Local councillor Maxence Buttey, 22, has been suspended from a regional Front National committee after he went public with his decision and sent out a ‘proselytising video’ to party members.
In his video, he praised:
The visionary virtues of the Koran.
Buttey, a councillor in the eastern Paris suburb, Noisy-le-grand, said the far-right Front National and Islam had a lot in common. He told French newspaper, Le Parisien:
Like Islam, the FN defends the weakest. The party denounces exorbitant interest rates charged on the debt of our country, and Islam is against the practice of usury.
Jordan Bardella, a local party secretary, said:
Religion is a private choice which I respect but it must not enter into the sphere of our political activities. The proselytising video which Maxence sent out is unacceptable.

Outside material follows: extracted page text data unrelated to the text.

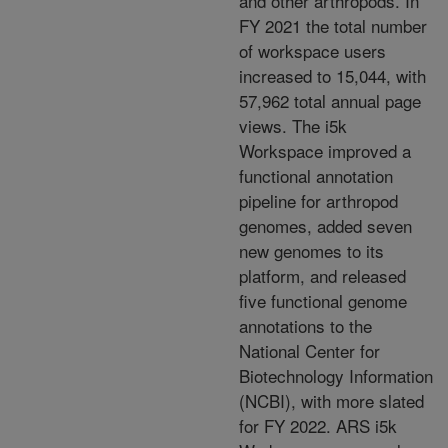
and other
arthropods. In
FY 2021 the total number
of workspace
users
increased to 15,044, with
57,962 total annual
page
views. The i5k
Workspace improved a
functional annotation
pipeline for arthropod
genomes, added
seven
new genomes to its
platform, and released
five functional genome
annotations to the
National
Center for
Biotechnology Information
(NCBI), with more slated
for FY 2022. ARS i5k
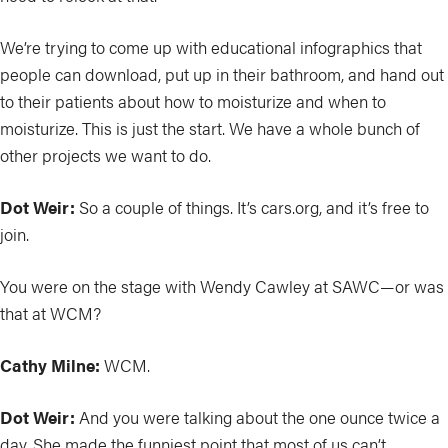
We’re trying to come up with educational infographics that
people can download, put up in their bathroom, and hand out
to their patients about how to moisturize and when to
moisturize. This is just the start. We have a whole bunch of
other projects we want to do.
Dot Weir:
So a couple of things. It’s cars.org, and it’s free to
join.
You were on the stage with Wendy Cawley at SAWC—or was
that at WCM?
Cathy Milne:
WCM.
Dot Weir:
And you were talking about the one ounce twice a
day. She made the funniest point that most of us can’t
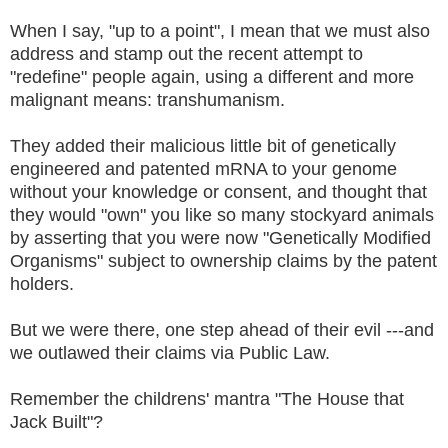
When I say, "up to a point", I mean that we must also
address and stamp out the recent attempt to
"redefine" people again, using a different and more
malignant means: transhumanism.
They added their malicious little bit of genetically
engineered and patented mRNA to your genome
without your knowledge or consent, and thought that
they would "own" you like so many stockyard animals
by asserting that you were now "Genetically Modified
Organisms" subject to ownership claims by the patent
holders.
But we were there, one step ahead of their evil ---and
we outlawed their claims via Public Law.
Remember the childrens' mantra "The House that
Jack Built"?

The party, which runs on an anti-immigration policy line, has no power to sack him from the post and he remains a councillor and a party member.
Buttey explained to Le Parisien that he had decided to convert after lengthy discussions with the local imam after they met while he was campaigning for election.

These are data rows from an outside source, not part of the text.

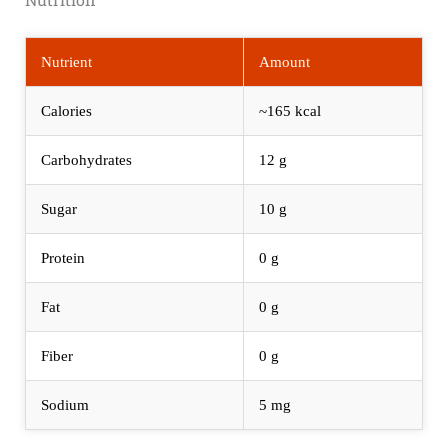
Nutrient
Amount
Calories
~165 kcal
Carbohydrates
12 g
Sugar
10 g
Protein
0 g
Fat
0 g
Fiber
0 g
Sodium
5 mg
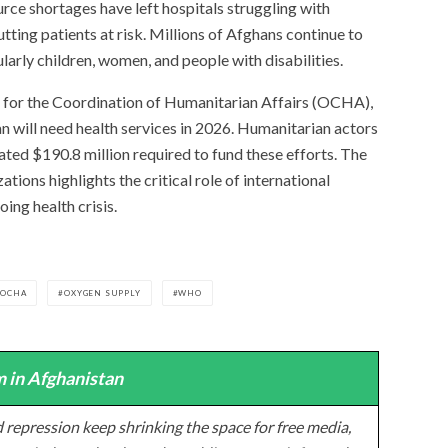
rce shortages have left hospitals struggling with
tting patients at risk. Millions of Afghans continue to
larly children, women, and people with disabilities.
 for the Coordination of Humanitarian Affairs (OCHA),
n will need health services in 2026. Humanitarian actors
mated $190.8 million required to fund these efforts. The
ons highlights the critical role of international
ing health crisis.
OCHA
OXYGEN SUPPLY
WHO
 in Afghanistan
 repression keep shrinking the space for free media,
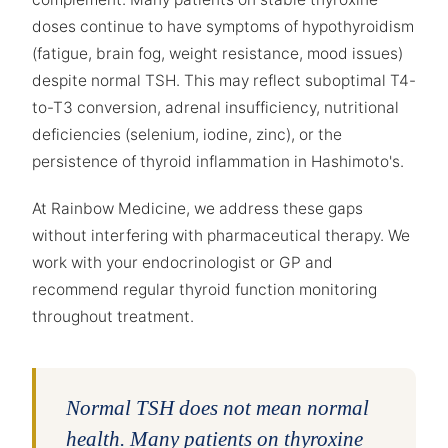
doses continue to have symptoms of hypothyroidism
(fatigue, brain fog, weight resistance, mood issues)
despite normal TSH. This may reflect suboptimal T4-
to-T3 conversion, adrenal insufficiency, nutritional
deficiencies (selenium, iodine, zinc), or the
persistence of thyroid inflammation in Hashimoto's.
At Rainbow Medicine, we address these gaps
without interfering with pharmaceutical therapy. We
work with your endocrinologist or GP and
recommend regular thyroid function monitoring
throughout treatment.
Normal TSH does not mean normal
health. Many patients on thyroxine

Some of my voters will be disappointed by my choice. But I’m ready to explain to them that Islam has a mission to unite all men and women.
I was Catholic but when I reread the Bible I noticed all its inconsistencies. When I read the Koran thoroughly, I understood that this religion is more open.

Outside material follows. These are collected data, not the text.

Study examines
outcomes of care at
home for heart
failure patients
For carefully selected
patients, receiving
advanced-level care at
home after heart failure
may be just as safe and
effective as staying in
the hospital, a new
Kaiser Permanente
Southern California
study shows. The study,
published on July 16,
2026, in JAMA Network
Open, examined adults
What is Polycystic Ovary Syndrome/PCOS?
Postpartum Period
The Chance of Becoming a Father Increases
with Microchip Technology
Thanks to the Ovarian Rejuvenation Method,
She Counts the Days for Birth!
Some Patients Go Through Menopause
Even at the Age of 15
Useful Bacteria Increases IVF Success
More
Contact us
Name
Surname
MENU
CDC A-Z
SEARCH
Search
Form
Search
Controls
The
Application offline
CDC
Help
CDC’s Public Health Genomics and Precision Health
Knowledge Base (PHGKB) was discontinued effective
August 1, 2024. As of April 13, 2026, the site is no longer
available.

He added that he was against the niqab (full-face veil) and said that Islam did not call for believers:
To cut off heads as the Islamic State group does.
In April the Front National harnessed anti-immigration and anti-EU sentiment in France to win control of 11 towns and more than 1,400 municipal seats nationwide in local elections – more than double its record from the 1990s.
The FN’s Marine Le Pen later said she would ban schools from offering Muslim and Jewish pupils pork-free lunches in the towns where it won in recent local elections.
We will not accept any religious demands in school menus. There is no reason for religion to enter the public sphere, that’s the law.
The country has Europe’s largest Muslim population, estimated at six million. France has banned the wearing of the niqab in public and headscarves in state schools.